Dehardwarization
From Wikipedia, the free encyclopedia
Dehardwarization is an unofficial term defining a tendency in design of new computer hardware (in particular for IBM PC clones) which tends to eliminate as many hardware components as possible and supplanting their functionality with software, to various extents, effectively making such "hardware" heavily host-CPU and operating system dependent.
A prime example of dehardwarized devices include softmodems and many AC'97 based audio cards.
The former are stripped-down modems which lack their own Digital Signal Processor (and sometime even analog demodulators) which do all of the necessary signal processing (excluding voltage adaptation and A-D/D-A conversion) on the host computer's CPU, and are bound to be used in machines with a certain critical amount of processing power, memory and specific operating system, thus making the boundary between software and hardware very vague.
The AC'97 codec on the other hand is essentially a simple combined DAC and ADC which, on its own, can only play back from two to 5 or 7 distinct channels of digital audio and recording from two channels, while it lacks any hardware support for real-time DSP effects and even multi-voice playback, let alone MIDI music synthesis.
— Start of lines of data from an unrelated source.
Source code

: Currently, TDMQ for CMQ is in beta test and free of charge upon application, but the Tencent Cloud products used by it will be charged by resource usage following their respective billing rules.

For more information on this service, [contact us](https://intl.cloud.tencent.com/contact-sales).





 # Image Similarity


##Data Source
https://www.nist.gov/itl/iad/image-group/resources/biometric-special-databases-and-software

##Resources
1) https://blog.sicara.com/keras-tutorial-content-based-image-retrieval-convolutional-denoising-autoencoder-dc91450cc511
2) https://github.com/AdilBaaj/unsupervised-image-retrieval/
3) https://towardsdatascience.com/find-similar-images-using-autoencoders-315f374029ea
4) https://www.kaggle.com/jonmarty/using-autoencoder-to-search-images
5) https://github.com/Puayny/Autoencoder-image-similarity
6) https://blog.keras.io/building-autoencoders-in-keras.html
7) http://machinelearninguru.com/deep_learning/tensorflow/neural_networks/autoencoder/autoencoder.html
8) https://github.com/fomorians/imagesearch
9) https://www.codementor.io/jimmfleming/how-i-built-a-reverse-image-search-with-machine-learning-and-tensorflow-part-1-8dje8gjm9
The latter tasks, in fact are entirely dependent on software (its device drivers) and the host's CPU power.
A less dramatic example is represented by PC Tuner cards and video grabbers. In the mid-1990s , they used to be expensive devices with their own custom processors and memory, and diplayed their output via analog SVGA overlay or the internal feature connector found on some graphic cards, in order to avoid using the main system's bus as much as possible.
Conversely, modern designs use the system's bus and CPU with no problems, eliminating the need for more dedicated hardware, something only made possible by the advance in CPU power, system architecture and operating system reliability, to the point that even USB Tuner cards have appeared, with no analog passage or digital "bypass" at all, relying 100% on the system's raw power.
Similarly, it's common for modern low-end video capture card to completely lack any sort of dedicated DSP e.g. a MPEG compression module, relying on software and raw CPU power to perform the necessary calculations, and the capture card itself is essentially reduced to a high-speed video ADC.
Such design choices are popular for low-end or entry level products, and were made possible by the ever increasing computing power of modern CPUs and by the creation of new industry standards supporting them, but apparently lead to the paradox that e.g. a "modern" AC'97 based soundcard (usually built-in in a motherboard) is actually less sophisticated than an older Soundblaster or Gravis Ultrasound which have their own MIDI FM or Wavetable synthesizer.